Trecho do documento:
==============================
2.3 Tipos de processos administrativos
A doutrina brasileira cita vários tipos de processos administrativos tais como de mera tramitação, controle, contratual, revisional, outorga de direitos e o punitivo. O processo punitivo tem como objetivo “a averiguação de situações irregulares ou ilegais na Administração e, quando elas se positivam, ensejam também a aplicação de penalidade” (CARVALHO FILHO, 2005, p. 887).
Segundo Meirelles (2000, p. 637) “processo administrativo punitivo é todo aquele promovido pela Administração para a imposição de penalidade por infração de lei, regulamento ou contrato. Esses processo devem ser necessariamente contraditórios, com oportunidade de defesa e estrita observância do devido processo legal (due processo f law), sob pena de nulidade da sanção imposta”.
Além disso, Meirelles (2000, p. 638) sustenta ainda que “nessa modalidade incluem-se todos os procedimentos que visem à imposição de alguma sanção administrativa ao administrado, ao servidor ou a quem eventualmente esteja vinculado à Administração por uma relação especial de hierarquia, como são os militares, os estudantes e os demais frequentadores de estabelecimentos públicos sujeitos circunstancialmente à sua disciplina”.
Destaca-se também que a doutrina nacional do Brasil leciona que o processo punitivo pode interno ou externo. O primeiro se dá quando a apuração e a punição estão relacionadas com exercício funcional do servidor público para com o Estado, como por exemplo, processo que culmina na suspensão do servidor. Já o segundo, ocorre quando o objeto do processo é fato ocorrido entre Estado e administrados em geral, como por exemplo, processo que gera cassação de licença. De acordo com Carvalho Filho (2005, p. 887) “o processo com objeto punitivo interno denomina-se de processo administrativo disciplinar”.
3 Processo administrativo disciplinar
Conforme já mencionado na introdução o art. 148 da Lei nº. 8.112/90 dispõe que “o processo disciplinar é o instrumento destinado a apurar a responsabilidade de servidor por infração praticada no exercício de suas atribuições, ou que tenha relação com as atribuições do cargo em que se encontre investido”.
==============================
Dados registrados:
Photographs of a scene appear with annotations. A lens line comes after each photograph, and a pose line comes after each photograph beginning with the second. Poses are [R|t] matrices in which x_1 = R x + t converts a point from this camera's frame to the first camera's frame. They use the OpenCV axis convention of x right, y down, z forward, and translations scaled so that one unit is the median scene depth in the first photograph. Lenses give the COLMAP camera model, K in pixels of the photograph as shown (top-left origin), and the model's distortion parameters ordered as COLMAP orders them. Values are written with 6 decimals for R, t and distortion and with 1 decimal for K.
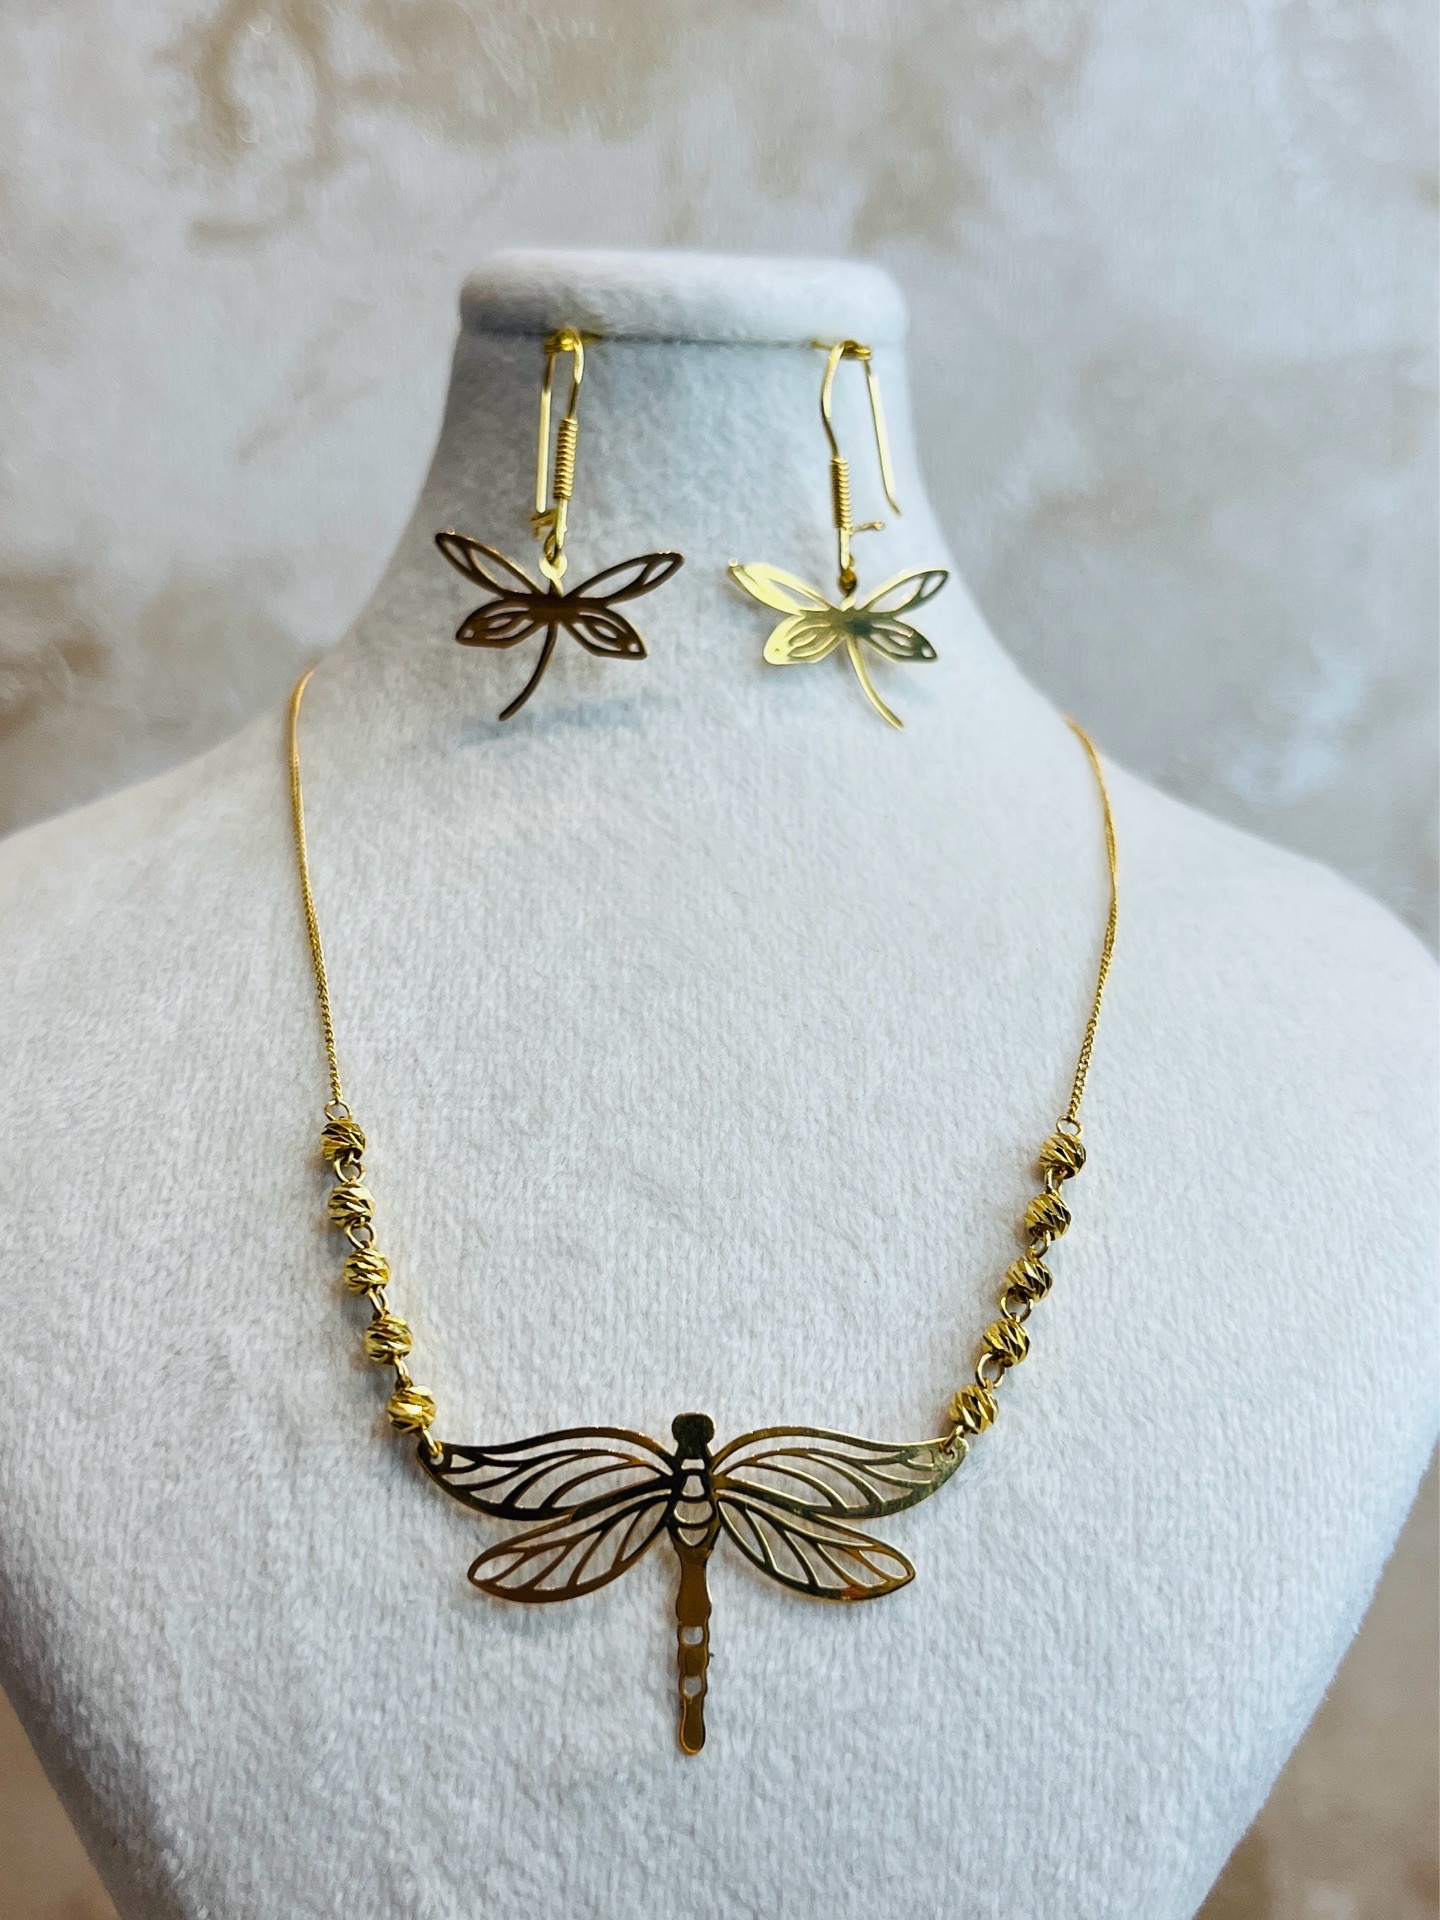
==============================
O que fazer: De acordo com o trecho sobre processos administrativos, por que o processo administrativo punitivo precisa ser contraditório, com oportunidade de defesa e estrita observância do devido processo legal? Explique em uma a três frases.

Solução da tarefa: Segundo Meirelles, essas exigências são obrigatórias porque, sem elas, a sanção imposta fica sujeita a nulidade.